- _What to work on_: Recast every entry below as a two-column CSV with the header text,answer, one row per entry. Enclose each field in double quotes and replace any line breaks within a field with spaces.

- _Records provided_:
□ □ □ □ □ □ □
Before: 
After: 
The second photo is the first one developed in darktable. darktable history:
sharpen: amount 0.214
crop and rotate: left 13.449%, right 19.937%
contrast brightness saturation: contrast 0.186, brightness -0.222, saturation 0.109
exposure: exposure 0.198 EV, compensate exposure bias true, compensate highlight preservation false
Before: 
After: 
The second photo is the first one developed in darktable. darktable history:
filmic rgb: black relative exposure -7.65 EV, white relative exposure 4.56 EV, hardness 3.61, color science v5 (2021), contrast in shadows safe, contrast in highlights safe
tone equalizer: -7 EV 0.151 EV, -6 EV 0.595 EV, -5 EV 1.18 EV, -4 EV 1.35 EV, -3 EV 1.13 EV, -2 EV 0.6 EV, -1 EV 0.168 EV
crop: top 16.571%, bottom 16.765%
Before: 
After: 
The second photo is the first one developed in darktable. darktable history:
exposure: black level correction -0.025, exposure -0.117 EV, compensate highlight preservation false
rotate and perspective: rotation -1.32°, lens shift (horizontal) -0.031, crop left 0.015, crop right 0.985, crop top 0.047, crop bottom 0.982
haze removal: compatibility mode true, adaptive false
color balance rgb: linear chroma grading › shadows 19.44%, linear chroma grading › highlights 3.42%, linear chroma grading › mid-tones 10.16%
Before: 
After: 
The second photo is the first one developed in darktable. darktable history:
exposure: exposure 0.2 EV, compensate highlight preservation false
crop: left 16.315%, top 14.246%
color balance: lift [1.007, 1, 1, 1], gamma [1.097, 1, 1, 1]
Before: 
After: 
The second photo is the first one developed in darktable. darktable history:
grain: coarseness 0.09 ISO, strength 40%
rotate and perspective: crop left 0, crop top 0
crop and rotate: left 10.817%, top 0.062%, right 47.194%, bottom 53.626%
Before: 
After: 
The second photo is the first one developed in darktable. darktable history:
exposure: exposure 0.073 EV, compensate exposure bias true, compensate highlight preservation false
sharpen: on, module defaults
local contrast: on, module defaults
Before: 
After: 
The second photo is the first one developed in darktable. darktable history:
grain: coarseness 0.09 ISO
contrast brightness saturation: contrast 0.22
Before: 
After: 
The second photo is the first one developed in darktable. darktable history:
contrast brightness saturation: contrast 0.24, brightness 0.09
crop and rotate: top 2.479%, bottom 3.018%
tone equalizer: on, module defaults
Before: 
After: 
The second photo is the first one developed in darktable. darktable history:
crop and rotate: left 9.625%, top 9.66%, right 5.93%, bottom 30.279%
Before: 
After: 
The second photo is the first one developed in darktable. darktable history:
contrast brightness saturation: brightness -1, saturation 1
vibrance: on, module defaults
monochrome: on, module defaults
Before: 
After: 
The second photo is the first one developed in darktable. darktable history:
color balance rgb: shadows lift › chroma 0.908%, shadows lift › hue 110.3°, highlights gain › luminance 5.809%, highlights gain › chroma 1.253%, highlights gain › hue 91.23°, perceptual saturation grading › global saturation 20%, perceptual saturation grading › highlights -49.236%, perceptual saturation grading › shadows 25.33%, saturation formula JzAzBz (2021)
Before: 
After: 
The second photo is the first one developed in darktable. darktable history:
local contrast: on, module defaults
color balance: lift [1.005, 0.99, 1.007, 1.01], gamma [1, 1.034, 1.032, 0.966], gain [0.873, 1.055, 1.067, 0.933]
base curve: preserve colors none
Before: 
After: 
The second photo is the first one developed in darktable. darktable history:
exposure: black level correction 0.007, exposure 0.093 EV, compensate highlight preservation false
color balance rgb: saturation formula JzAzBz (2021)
□ □ □ □ □ □ □
- _Exercise output_:
text,answer
"Before: After: The second photo is the first one developed in darktable. darktable history:","sharpen: amount 0.214 crop and rotate: left 13.449%, right 19.937% contrast brightness saturation: contrast 0.186, brightness -0.222, saturation 0.109 exposure: exposure 0.198 EV, compensate exposure bias true, compensate highlight preservation false"
"Before: After: The second photo is the first one developed in darktable. darktable history:","filmic rgb: black relative exposure -7.65 EV, white relative exposure 4.56 EV, hardness 3.61, color science v5 (2021), contrast in shadows safe, contrast in highlights safe tone equalizer: -7 EV 0.151 EV, -6 EV 0.595 EV, -5 EV 1.18 EV, -4 EV 1.35 EV, -3 EV 1.13 EV, -2 EV 0.6 EV, -1 EV 0.168 EV crop: top 16.571%, bottom 16.765%"
"Before: After: The second photo is the first one developed in darktable. darktable history:","exposure: black level correction -0.025, exposure -0.117 EV, compensate highlight preservation false rotate and perspective: rotation -1.32°, lens shift (horizontal) -0.031, crop left 0.015, crop right 0.985, crop top 0.047, crop bottom 0.982 haze removal: compatibility mode true, adaptive false color balance rgb: linear chroma grading › shadows 19.44%, linear chroma grading › highlights 3.42%, linear chroma grading › mid-tones 10.16%"
"Before: After: The second photo is the first one developed in darktable. darktable history:","exposure: exposure 0.2 EV, compensate highlight preservation false crop: left 16.315%, top 14.246% color balance: lift [1.007, 1, 1, 1], gamma [1.097, 1, 1, 1]"
"Before: After: The second photo is the first one developed in darktable. darktable history:","grain: coarseness 0.09 ISO, strength 40% rotate and perspective: crop left 0, crop top 0 crop and rotate: left 10.817%, top 0.062%, right 47.194%, bottom 53.626%"
"Before: After: The second photo is the first one developed in darktable. darktable history:","exposure: exposure 0.073 EV, compensate exposure bias true, compensate highlight preservation false sharpen: on, module defaults local contrast: on, module defaults"
"Before: After: The second photo is the first one developed in darktable. darktable history:","grain: coarseness 0.09 ISO contrast brightness saturation: contrast 0.22"
"Before: After: The second photo is the first one developed in darktable. darktable history:","contrast brightness saturation: contrast 0.24, brightness 0.09 crop and rotate: top 2.479%, bottom 3.018% tone equalizer: on, module defaults"
"Before: After: The second photo is the first one developed in darktable. darktable history:","crop and rotate: left 9.625%, top 9.66%, right 5.93%, bottom 30.279%"
"Before: After: The second photo is the first one developed in darktable. darktable history:","contrast brightness saturation: brightness -1, saturation 1 vibrance: on, module defaults monochrome: on, module defaults"
"Before: After: The second photo is the first one developed in darktable. darktable history:","color balance rgb: shadows lift › chroma 0.908%, shadows lift › hue 110.3°, highlights gain › luminance 5.809%, highlights gain › chroma 1.253%, highlights gain › hue 91.23°, perceptual saturation grading › global saturation 20%, perceptual saturation grading › highlights -49.236%, perceptual saturation grading › shadows 25.33%, saturation formula JzAzBz (2021)"
"Before: After: The second photo is the first one developed in darktable. darktable history:","local contrast: on, module defaults color balance: lift [1.005, 0.99, 1.007, 1.01], gamma [1, 1.034, 1.032, 0.966], gain [0.873, 1.055, 1.067, 0.933] base curve: preserve colors none"
"Before: After: The second photo is the first one developed in darktable. darktable history:","exposure: black level correction 0.007, exposure 0.093 EV, compensate highlight preservation false color balance rgb: saturation formula JzAzBz (2021)"